[Opening INFORMATION SUPPLIED section]
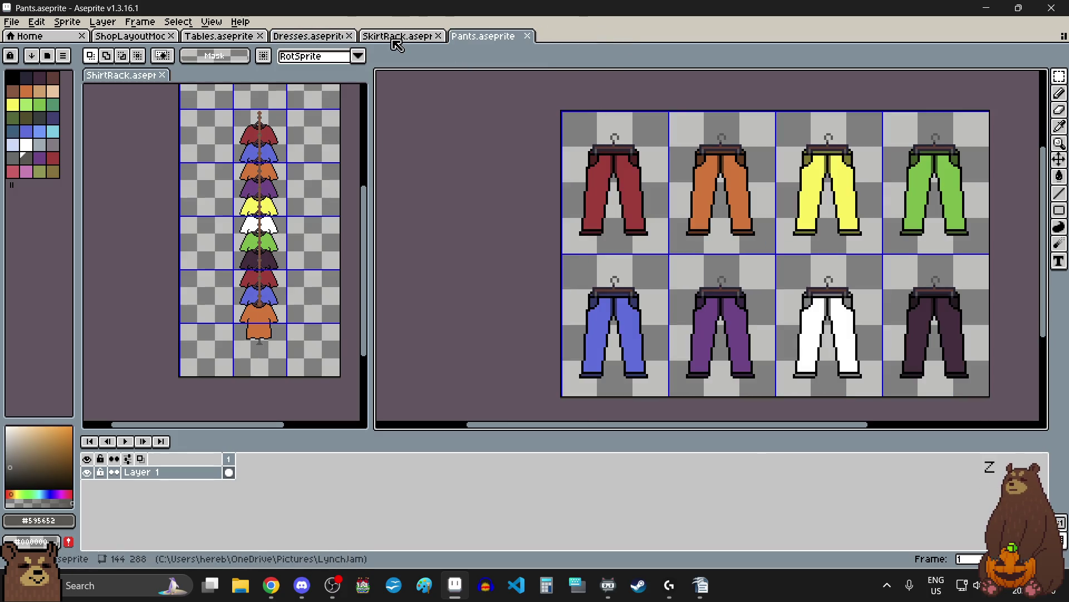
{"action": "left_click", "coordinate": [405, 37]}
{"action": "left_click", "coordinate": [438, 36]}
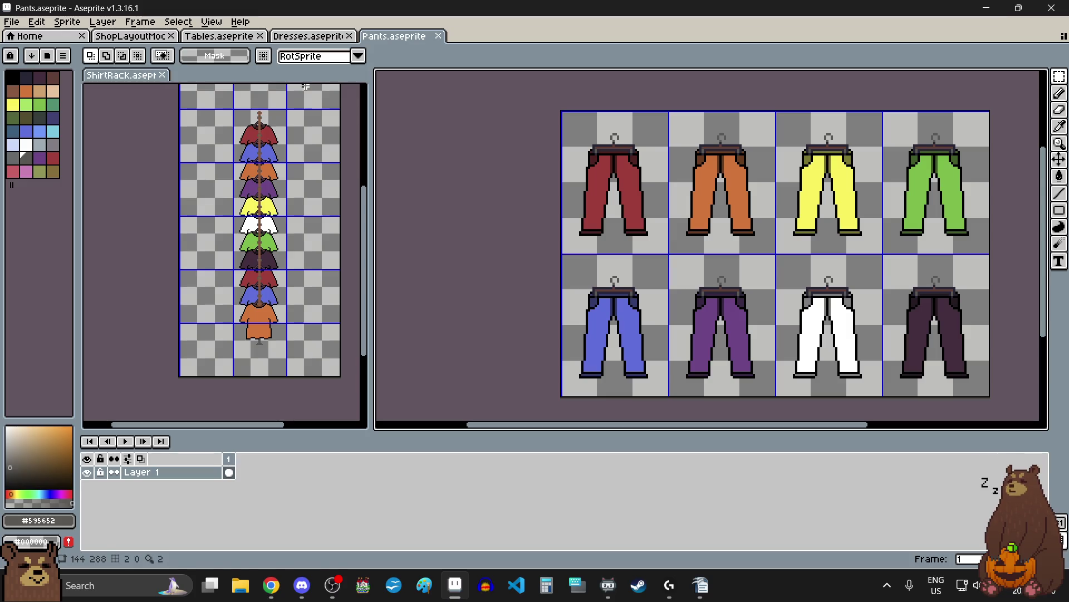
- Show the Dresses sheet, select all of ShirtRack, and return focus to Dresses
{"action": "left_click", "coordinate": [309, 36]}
[Closing INFORMATION SUPPLIED section]
- _PROBLEM REQUIREMENTS_:
Please output, exactly, the lines of the listing from the one containing "- Show the Dresses" through the last, inclusive, and no other lines.

- _ANSWER FOR THIS EXERCISE_:
- Show the Dresses sheet, select all of ShirtRack, and return focus to Dresses
{"action": "left_click", "coordinate": [309, 36]}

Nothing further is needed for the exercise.